Each product requires careful planning based on its size. Fully understand the range of items in your inventory and ensure that there is a corresponding operation to handle it accordingly.


In a high-throughput facility, accurate and quick product sortation is key. Slat and shoe sorters are ideal solutions – Century has integrated large sortation lines such as the Hytrol ProSort for such applications, achieving success in maintaining high-speed distribution operations for cartons of various sizes and quick, but gentle diverts.

It goes without saying that every distribution center and facility is different, and that a solution in one facility may not work for another. If your facility uses polybags or bubble mailers for example, a shoe sorter system would not be a good solution as items that light and thin would get jammed. Instead, tray, belt diverts, or modular plastic sorters could be a closer fit for the product handled.

Take into consideration the course the product takes once it’s sorted. Chutes, gravity wheel conveyors, recirculation, dock extendables, and other equipment should all be considered depending on your trailer loading operations. Because of this, most large sortation systems are strategically placed closer to the loading doors, leaving space for forklifts and operators. If space is at a premium in your facility, sorters can be installed overhead – either on tall supports, a mezzanine, or supported by the ceiling.

Either way – a sortation unit is critical to ensuring fast order processing and shipping, especially for an auto part or product distributor that manages thousands upon thousands of different items per day.

Picking Optimization

The automotive distribution industry deals with a wide range of products, often requiring extensive storage space.
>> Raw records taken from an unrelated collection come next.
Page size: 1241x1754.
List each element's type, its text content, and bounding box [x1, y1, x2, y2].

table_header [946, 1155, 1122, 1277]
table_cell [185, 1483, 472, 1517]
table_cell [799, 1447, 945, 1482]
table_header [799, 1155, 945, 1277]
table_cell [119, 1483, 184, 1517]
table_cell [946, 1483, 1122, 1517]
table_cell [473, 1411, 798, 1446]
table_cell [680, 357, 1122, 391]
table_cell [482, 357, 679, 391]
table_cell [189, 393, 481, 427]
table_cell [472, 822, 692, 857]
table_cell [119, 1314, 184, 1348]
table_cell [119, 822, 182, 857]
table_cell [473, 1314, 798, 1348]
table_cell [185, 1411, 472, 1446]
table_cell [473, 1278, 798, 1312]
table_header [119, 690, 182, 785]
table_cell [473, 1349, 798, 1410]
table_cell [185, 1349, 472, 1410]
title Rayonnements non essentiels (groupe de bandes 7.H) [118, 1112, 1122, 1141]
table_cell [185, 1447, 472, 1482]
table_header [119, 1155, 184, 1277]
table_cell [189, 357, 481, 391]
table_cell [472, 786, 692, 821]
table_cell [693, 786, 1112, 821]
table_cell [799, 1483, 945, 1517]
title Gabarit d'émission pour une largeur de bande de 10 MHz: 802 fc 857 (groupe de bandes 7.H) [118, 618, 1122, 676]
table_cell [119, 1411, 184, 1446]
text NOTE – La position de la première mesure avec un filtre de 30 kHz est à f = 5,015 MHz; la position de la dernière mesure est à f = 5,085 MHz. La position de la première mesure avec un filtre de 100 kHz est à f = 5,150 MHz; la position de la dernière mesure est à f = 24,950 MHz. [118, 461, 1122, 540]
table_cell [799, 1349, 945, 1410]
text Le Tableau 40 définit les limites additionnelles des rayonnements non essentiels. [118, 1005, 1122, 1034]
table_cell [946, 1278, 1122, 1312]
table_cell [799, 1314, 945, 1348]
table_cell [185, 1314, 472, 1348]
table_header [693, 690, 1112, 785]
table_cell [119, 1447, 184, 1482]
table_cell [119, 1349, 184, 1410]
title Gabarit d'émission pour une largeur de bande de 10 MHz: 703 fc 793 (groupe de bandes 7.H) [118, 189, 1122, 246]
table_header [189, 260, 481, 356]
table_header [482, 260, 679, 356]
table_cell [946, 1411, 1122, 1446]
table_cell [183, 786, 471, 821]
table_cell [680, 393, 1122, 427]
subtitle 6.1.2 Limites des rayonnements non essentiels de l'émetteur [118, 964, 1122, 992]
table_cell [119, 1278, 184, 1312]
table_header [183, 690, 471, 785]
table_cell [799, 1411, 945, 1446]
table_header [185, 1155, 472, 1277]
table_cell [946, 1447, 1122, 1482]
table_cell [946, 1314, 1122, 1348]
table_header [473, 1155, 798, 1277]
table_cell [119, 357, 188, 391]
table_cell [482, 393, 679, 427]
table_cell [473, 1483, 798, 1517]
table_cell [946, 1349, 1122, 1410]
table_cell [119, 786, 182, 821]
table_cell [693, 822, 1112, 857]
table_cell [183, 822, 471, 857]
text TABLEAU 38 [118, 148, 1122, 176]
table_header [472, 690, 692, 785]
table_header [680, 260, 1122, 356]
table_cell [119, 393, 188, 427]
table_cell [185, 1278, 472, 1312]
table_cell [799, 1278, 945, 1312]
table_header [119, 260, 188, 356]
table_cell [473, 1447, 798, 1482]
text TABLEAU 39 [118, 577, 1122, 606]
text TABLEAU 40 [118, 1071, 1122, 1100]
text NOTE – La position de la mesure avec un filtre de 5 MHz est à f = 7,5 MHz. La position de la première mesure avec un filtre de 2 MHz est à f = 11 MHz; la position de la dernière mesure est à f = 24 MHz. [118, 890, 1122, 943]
Material handling systems, such as automated storage and retrieval systems (AS/RS), maximize space utilization. AS/RS uses robotics and computer-controlled mechanisms to store and retrieve products efficiently, optimizing storage capacity and reducing the need for extensive warehouse space. These systems can be costly, and should only be considered if you have a high SKU count and significant eCommerce operations.

A wide variety of picking modules are available – from mini-shuttle systems to cell-based pick walls. These systems can be fully or partially automated, or designed to be based around a single operator picking products from and to systems (receiving products from a picking shuttle, packing them, then outfeeding to a conveyor, for example).

The simplest and most cost-effective option would be ergonomic racking modules and shelves that make piece picking for fulfillment easy for warehouse associates. Flow racking for both cartons and pallets slot items in a shelving unit lined with gravity wheels, making retrieval easy. Pick cells can also be considered, as well as any number of container trollies on casters. Automation also comes in the form of empowering warehouse associates with picking technology – voice and vision pick, wearable scanners and terminals, picking light indicators, and other devices designed to assist operators. Century recently integrated ergonomic picking solutions for a convenience store product provider – another industry that manages a variety of SKU types.


Conveyors and material handling systems are integral components of the automotive product and OEM parts distribution industry. By streamlining material flow, increasing throughput, enabling efficient order fulfillment, facilitating JIT delivery, and optimizing storage space, these automation solutions have become indispensable for staying competitive in the fast-paced automotive sector.

As the automotive industry continues to evolve, embracing cutting-edge material handling technologies is vital to remain agile, efficient, and responsive to market demands. Conveyors and material handling systems empower automotive distributors with the tools they need to thrive in an ever-changing landscape, ensuring seamless operations and satisfying the demands of customers and manufacturers alike. With electric vehicles looming on the horizon, our recommendation is to implement a high-throughput automation system now while gas vehicles are still the dominant product, maximizing profits.